The truth is just the opposite of what is asserted by Tony Blair, and he knows it. NATO is fighting for territory, for spheres of influence and maximum profits of the multinational corporations – from the oil giants to the armament manufacturers – who are rubbing their hands with glee at the juicy prize which, they hope, will come their way during and at the end of the war. This war has nothing to do with internationalism, human rights and democracy. It is a rapacious war made by a most blood-thirsty group of imperialist states on behalf of the robber barons and financial magnates of monopoly capitalism. The truth is that Clintons and Blairs are the political representatives of monopoly capitalism who are waging a genocidal war against tiny Yugoslavia, in the interests of a handful of giant monopolies. They are war criminals and perpetrators of genocide and must be branded as such, clearly loudly and unequivocally.

The wider working class (we are not speaking here of its privileged stratum – the labour aristocracy) have nothing to gain from it. They must oppose this war. More than that, they must work for the defeat of the neo-Nazi war-mongering NATO coalition.

Those who are waging this war against other people abroad are also the very people who are in the forefront of those launching attacks on working people at home – the unemployed, the lone parents, the pensioners, the sick, the low paid, the students and ethnic minorities.

The working class must take its cue from the internationalism of the Greek sailors who have refused to go to war against Yugoslavia and whose courageous statements we reproduce elsewhere in this issue, and not from the servile lackeys of the stock exchange and financial capital – the Blairs, Robertsons, Cooks and Livingstones of the stinking corpse known as the Labour Party.

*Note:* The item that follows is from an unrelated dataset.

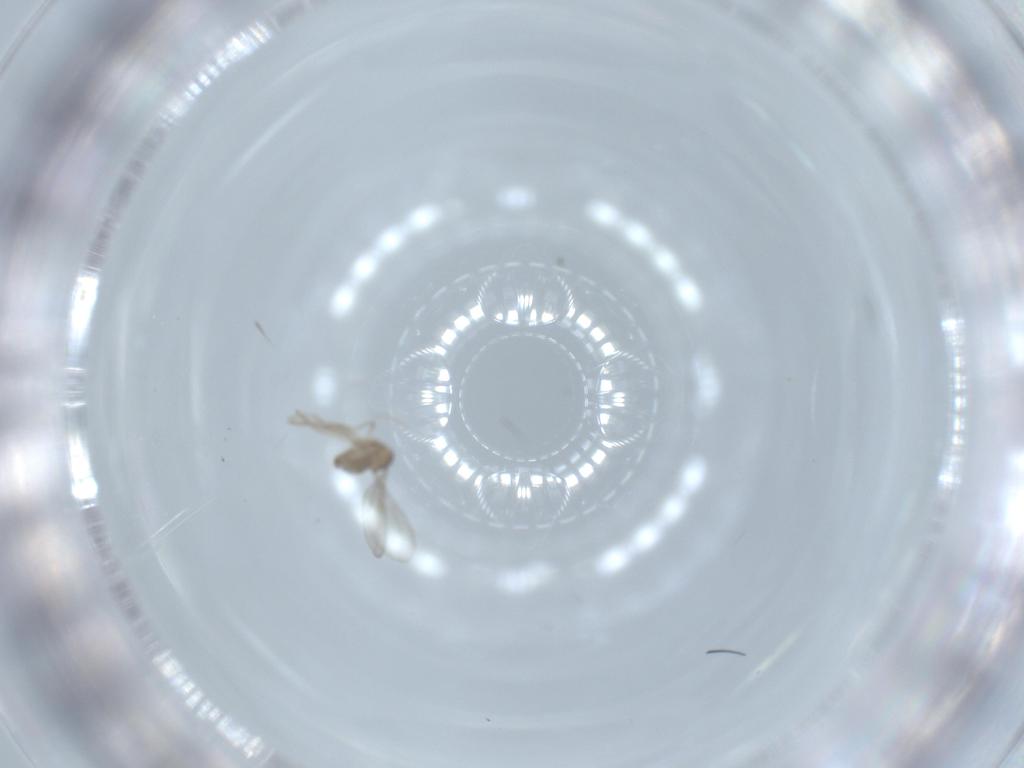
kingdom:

Finally the working class must, as it ponders over the causes of this war, realise clearly that

“it is impossible to escape imperialist war , and imperialist world which inevitably engenders imperialist war, it is impossible to escape that inferno, EXCEPT BY A BOLSHEVIK STRUGGLE AND A BOLSHEVIK REVOLUTION”

(Lenin,

The Fourth Anniversary of the October Revolution,

14 October, 1921).

This is the message that must permeate the working class movement.